African Swine Fever (ASF) adalah penyakit viral pada babi yang sangat menular, menimbulkan berbagai perdarahan pada organ internal dan disertai angka kematian yang sangat tinggi. ASF pertama kali diidentifikasi pada tahun 1921 di KenyaAfrika Timur. Pada tahun 1957 menyebar ke Portugal dan berbagai negara di Eropa. Di Asia, virus ASF ditemukan pada babi liar di Iran pada tahun 2010, kemudian di tahun 2018  Tiongkok melaporkan wabah demam babi afrika di provinsi Liaoning. Pada bulan Februari 2019, Vietnam mengonfirmasi kasus demam babi afrika. Hal ini menjadikannya negara Asia Tenggara pertama yang terinfeksi penyakit ini. Secara berturut-turut ASF juga ditemukan di KambojaLaos, Filipina,  Myanmar dan Timor Leste. Hingga bulan Desember 2019, tujuh negara di Asia Tenggara telah melaporkan kasus ASF termasuk Indonesia. Di Indonesia kejadian ASF diumumkan secara resmi melalui Keputusan Menteri Pertanian Nomor 820/KPTS/PK.320/M/12/2019 tentang Pernyataan Wabah Penyakit Demam Babi Afrika (African Swine Fever) pada Beberapa Kabupaten/Kota di Provinsi Sumatera Utara. Babi peliharaan (domestik) adalah hewan yang paling peka terhadap penyakit ASF. Manifestasi penyakit secara klinis hanya terlihat pada babi domestik, sedangkan pada babi hutan – babi warthogs (Phacochoerus africanus dan P. aethiopicus), babi semak (Potamochoerus porcus dan P. larvatus), dan babi hutan raksasa (Hylochoerus meinertzhageni tidak menunjukkan tanda klinis saat terinfeksi namun berperan sebagai reservoir virus. Darah, cairan tubuh dan jaringan babi-babi yang terinfeksi merupakan sumber penularan karena mengandung virus dalam konsentrasi tinggi. Oleh karena itu penularan dapat terjadi secara kontak langsung dengan babi yang sakit. Penularan juga dapat terjadi melalui peralatan, pakan dan minuman yang tercemar virus. Selain itu penularan juga dapat terjadi melalui gigitan caplak yang bertindak sebagai vektor biologis virus ASF yaitu caplak lunak dari genus Ornithodoros, seperti O. erraticus dan O. moubata. Masa inkubasi antara 3 – 15 hari dan penyakit dapat terjadi dalam bentuk perakut, akut, sub akut dan kronis. Babi yang telah sembuh dari infeksi sebenarnya masih tetap terinfeksi walaupun tidak menampakkan gejala klinis atau berstatus terinfeksi secara persisten dan berperan sebagai pembawa virus. Infeksi yang berkelanjutan ini dapat berlangsung lama bahkan virus masih dapat terisolasi dari beberapa jaringan sampai lebih satu tahun setelah infeksi awal.
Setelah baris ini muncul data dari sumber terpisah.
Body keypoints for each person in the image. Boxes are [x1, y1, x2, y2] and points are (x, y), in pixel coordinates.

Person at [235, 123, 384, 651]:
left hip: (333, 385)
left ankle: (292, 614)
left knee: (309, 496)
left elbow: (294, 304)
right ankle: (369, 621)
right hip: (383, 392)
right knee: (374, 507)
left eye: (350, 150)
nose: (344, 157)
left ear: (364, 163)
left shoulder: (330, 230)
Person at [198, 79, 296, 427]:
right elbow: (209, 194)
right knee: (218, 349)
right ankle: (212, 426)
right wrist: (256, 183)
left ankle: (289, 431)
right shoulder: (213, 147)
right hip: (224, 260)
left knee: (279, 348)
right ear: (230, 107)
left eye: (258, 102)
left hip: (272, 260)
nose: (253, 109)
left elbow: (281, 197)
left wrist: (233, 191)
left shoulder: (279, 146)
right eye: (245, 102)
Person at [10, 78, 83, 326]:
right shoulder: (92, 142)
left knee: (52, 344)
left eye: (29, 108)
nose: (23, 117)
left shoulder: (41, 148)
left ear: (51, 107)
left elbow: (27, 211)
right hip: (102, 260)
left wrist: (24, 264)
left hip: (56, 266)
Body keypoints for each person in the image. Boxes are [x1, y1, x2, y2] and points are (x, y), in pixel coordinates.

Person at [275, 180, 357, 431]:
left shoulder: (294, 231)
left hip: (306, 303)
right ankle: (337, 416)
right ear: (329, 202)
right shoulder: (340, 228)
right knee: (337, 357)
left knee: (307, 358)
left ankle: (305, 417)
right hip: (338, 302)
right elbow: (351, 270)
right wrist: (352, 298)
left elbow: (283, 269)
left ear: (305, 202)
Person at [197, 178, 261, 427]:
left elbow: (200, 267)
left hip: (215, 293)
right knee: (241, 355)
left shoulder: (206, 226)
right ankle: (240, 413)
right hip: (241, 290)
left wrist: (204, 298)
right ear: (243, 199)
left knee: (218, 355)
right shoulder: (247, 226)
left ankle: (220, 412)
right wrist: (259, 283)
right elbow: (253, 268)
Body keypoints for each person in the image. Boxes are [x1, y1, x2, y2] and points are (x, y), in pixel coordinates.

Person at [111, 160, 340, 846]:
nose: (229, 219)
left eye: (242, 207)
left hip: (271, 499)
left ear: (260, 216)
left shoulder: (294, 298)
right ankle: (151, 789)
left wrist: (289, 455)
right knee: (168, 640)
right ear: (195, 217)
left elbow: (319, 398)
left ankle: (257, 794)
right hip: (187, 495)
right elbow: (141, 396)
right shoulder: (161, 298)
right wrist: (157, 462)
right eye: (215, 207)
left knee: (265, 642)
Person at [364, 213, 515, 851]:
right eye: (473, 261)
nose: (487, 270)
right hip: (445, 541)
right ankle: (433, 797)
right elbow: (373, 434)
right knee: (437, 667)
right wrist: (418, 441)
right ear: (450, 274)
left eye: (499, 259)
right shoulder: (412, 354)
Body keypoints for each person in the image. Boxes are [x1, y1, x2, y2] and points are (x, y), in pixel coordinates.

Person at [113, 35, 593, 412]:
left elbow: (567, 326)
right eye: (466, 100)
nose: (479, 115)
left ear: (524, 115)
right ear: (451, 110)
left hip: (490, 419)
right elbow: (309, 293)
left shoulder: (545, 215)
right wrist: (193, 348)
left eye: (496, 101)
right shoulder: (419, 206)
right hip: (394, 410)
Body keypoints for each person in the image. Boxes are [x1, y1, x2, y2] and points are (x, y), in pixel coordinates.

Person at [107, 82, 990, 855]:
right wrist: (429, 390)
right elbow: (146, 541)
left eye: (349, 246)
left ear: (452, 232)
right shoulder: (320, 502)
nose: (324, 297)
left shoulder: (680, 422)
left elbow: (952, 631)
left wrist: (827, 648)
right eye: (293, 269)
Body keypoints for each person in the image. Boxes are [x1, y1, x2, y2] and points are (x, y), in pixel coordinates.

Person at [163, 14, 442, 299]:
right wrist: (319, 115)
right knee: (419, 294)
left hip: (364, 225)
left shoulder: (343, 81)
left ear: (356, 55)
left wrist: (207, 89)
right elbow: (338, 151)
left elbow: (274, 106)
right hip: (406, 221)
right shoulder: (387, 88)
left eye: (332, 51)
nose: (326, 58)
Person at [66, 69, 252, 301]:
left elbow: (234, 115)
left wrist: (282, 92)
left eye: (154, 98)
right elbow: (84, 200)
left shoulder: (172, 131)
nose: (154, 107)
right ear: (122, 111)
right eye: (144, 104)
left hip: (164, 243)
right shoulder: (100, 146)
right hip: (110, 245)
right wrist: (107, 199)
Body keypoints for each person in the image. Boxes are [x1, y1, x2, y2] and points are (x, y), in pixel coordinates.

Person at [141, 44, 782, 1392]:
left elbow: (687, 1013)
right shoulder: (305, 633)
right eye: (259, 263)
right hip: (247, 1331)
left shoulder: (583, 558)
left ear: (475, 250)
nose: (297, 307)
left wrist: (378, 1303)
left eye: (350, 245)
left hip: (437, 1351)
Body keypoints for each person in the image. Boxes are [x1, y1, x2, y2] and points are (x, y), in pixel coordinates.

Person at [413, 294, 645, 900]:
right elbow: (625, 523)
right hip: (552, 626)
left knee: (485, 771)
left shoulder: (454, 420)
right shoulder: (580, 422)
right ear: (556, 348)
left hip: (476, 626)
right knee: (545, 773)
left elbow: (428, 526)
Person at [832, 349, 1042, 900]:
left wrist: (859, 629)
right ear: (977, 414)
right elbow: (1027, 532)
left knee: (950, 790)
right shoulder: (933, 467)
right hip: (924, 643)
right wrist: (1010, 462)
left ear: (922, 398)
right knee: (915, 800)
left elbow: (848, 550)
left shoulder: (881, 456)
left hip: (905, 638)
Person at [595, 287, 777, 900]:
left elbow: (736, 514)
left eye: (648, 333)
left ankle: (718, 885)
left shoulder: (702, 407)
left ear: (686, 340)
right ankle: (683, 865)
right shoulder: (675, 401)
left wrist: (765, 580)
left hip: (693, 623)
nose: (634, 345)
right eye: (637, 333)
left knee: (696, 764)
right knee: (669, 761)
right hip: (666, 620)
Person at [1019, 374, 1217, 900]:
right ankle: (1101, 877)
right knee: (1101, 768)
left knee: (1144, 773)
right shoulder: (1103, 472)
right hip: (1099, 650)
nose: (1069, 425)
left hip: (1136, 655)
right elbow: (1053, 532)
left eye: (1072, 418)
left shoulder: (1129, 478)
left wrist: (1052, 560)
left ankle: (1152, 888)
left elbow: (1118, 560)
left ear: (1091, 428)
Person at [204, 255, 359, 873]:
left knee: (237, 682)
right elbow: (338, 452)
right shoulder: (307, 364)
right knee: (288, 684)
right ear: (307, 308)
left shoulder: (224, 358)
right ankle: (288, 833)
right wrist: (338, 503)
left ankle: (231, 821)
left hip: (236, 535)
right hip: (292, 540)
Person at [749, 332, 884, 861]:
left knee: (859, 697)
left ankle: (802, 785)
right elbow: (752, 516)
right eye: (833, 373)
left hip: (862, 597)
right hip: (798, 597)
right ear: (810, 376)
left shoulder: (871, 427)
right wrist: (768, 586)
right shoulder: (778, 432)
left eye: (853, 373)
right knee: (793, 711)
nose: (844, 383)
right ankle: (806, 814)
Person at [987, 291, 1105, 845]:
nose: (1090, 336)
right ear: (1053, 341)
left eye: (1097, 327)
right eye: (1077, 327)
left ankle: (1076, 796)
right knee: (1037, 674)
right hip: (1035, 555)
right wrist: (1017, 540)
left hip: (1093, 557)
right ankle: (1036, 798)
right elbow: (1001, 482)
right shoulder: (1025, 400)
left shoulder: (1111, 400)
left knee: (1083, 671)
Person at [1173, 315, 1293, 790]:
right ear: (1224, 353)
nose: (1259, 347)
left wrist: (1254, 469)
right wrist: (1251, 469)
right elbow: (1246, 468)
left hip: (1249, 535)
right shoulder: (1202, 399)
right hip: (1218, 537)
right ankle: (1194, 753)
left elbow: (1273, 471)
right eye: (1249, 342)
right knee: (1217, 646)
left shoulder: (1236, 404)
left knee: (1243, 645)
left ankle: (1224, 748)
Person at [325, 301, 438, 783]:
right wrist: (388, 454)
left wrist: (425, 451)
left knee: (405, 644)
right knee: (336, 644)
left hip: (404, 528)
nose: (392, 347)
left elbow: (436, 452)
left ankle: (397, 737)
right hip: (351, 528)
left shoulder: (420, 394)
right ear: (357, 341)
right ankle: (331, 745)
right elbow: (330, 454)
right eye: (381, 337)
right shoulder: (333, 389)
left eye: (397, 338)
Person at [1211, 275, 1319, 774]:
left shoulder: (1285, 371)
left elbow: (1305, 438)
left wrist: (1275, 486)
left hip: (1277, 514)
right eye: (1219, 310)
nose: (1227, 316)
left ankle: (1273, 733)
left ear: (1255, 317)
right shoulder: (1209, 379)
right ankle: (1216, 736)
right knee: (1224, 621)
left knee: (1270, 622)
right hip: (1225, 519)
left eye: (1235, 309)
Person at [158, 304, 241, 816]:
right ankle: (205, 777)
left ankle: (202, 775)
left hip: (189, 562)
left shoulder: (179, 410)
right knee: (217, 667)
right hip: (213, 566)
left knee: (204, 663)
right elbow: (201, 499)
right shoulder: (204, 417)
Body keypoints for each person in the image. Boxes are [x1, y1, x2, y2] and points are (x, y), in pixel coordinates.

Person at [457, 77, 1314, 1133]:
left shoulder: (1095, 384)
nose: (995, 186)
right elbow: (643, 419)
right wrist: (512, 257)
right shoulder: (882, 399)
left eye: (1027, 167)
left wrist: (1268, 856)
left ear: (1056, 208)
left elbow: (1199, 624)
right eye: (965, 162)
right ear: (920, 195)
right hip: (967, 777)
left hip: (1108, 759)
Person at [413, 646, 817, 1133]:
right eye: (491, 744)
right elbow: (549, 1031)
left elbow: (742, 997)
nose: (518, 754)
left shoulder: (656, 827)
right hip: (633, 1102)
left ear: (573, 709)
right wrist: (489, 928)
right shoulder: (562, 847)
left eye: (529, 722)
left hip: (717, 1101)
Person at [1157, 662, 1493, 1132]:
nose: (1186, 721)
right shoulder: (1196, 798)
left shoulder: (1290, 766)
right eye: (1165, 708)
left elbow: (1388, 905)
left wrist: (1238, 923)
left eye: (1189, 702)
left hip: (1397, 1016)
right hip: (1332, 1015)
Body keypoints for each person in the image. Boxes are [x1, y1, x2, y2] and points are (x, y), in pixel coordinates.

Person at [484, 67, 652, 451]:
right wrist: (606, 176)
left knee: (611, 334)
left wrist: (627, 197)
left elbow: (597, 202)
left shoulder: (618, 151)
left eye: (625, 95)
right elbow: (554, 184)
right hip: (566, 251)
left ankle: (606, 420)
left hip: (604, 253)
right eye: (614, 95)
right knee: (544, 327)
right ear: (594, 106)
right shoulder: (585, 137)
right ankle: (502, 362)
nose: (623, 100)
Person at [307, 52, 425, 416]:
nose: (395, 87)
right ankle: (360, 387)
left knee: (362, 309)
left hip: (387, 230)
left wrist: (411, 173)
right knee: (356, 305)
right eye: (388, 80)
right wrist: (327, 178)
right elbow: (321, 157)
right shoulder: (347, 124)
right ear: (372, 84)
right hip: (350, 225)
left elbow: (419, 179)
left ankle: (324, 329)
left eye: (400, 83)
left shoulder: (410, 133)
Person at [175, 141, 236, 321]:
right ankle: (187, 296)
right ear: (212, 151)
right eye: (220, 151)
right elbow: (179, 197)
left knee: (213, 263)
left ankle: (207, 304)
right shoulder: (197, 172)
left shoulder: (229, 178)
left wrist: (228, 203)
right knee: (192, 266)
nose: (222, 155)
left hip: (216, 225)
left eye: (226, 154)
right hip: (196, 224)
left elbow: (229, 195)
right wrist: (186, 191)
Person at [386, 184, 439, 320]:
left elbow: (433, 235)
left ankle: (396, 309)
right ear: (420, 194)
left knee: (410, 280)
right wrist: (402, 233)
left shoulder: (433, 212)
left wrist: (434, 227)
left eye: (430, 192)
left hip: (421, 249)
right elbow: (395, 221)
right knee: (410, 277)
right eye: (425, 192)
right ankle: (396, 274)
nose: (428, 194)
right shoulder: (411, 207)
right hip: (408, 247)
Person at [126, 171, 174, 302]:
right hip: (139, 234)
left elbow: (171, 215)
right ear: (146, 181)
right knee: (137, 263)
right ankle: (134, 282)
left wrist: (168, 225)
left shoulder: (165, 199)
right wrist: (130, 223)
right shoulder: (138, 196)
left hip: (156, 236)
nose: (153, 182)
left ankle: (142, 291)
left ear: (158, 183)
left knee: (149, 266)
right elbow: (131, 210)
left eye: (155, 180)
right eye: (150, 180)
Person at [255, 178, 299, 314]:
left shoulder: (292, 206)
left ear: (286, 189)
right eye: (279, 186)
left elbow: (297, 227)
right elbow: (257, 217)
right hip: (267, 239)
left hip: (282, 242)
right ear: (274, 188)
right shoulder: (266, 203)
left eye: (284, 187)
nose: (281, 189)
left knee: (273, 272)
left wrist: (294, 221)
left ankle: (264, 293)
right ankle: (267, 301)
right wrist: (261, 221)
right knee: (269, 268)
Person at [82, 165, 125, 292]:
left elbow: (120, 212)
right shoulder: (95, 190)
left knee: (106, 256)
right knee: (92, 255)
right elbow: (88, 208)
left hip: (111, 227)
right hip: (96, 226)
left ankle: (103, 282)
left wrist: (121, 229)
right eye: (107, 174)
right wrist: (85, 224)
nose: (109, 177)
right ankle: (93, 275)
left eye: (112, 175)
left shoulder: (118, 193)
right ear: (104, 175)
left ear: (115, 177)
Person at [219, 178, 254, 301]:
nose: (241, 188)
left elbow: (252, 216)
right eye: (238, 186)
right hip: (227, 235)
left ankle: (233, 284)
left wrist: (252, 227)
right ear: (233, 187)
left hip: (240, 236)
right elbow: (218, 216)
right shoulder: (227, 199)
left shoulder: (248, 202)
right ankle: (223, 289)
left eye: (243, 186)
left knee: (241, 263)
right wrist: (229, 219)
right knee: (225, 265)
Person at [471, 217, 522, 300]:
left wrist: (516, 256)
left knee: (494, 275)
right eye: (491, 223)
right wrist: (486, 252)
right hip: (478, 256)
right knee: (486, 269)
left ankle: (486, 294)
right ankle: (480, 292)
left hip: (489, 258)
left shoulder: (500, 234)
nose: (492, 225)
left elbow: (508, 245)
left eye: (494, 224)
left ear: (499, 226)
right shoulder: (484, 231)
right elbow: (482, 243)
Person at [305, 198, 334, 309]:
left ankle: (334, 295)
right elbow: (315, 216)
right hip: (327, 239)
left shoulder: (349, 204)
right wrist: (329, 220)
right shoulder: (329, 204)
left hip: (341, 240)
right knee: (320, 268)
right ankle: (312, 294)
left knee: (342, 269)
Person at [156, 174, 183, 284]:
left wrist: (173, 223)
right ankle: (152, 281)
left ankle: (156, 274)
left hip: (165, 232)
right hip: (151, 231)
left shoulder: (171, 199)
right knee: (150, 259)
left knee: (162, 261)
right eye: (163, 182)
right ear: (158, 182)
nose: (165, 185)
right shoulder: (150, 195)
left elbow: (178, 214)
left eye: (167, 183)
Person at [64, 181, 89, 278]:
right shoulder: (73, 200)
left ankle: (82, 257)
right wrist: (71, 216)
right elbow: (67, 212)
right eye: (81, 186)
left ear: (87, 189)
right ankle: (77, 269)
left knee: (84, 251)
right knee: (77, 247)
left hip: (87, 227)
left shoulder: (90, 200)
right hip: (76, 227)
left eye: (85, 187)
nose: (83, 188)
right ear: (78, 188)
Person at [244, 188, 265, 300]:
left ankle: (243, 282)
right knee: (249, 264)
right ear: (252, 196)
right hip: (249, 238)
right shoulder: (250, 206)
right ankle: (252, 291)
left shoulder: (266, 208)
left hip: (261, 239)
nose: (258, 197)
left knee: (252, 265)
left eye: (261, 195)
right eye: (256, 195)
Pertengahan tahun 2021 ini Dinas Perkebunan dan Peternakan Provinsi Kalimantan Barat dikejutkan dengan ada nya kematian populasi babi yang cukup tinggi di Kabupaten Kapuas Hulu yang kemudian diketahui penyebab kematian tersebut dikarenakan penyakit ASF, penyebaran penyakit ini melalui air yang ada di sungai yang menghubungkan Kalimantan Barat dan Kalimantan Tengah. Saat ini Kabupaten Sintang juga sudah terpapar oleh penyakit ini dan Pemerintah Kabupaten Sanggau juga sudah melakukan langkah-langkah antisipatif untuk mencegah penyebaran penyakit ini melalui Surat Edaran dari Bupati Sanggau kepada Camat yang ada di Seluruh Kabupaten Sanggau, selain iotu juga Dinas Perkebunan dan Peternakan melakukan pengambilan sampel darah pada ternak babi sebagai Tindakan antisipatif untuk mengetahui ada nya kemungkinan penyakit yang masuk di Kabupaten Sanggau.

Pengambilan Sampel darah ini dilakukan pada tanggal 14 Oktober 2021 di Desa Semanget Dusun Semeng Kecamatan Entikong dengan total sampel darah babi yang diambil adalah sebanyak 101 ekor. Pengambilan Sampel Darah Babi ini dipimpin langsung oleh Bapak Dadan Sumarna,SP  selaku Kabid Peternakan dan Kesehatan Hewan dan Bapak Dema Iqbal, S.Pt selaku Plt Kasi Keswan dan Kesmavet beserta staff Bidang Peternakan dan Kesehatan Hewan dan petugas peternakan Kecamatan Entikong Bapak Mahmudi. Dalam proses pengambilan sampel darah ini merupakan babi milik warga setempat dengan bobot babi antara 10-25kg dengan umur antara 3-8 bulan dimana darah diambil menggunakan jarum suntik 3 cc yang disuntikkan langsung dalam pembuluh darah dekat dengan jantung ternak babi tersebut. Proses pengambilan sampel di damping oleh kepala dusun setempat.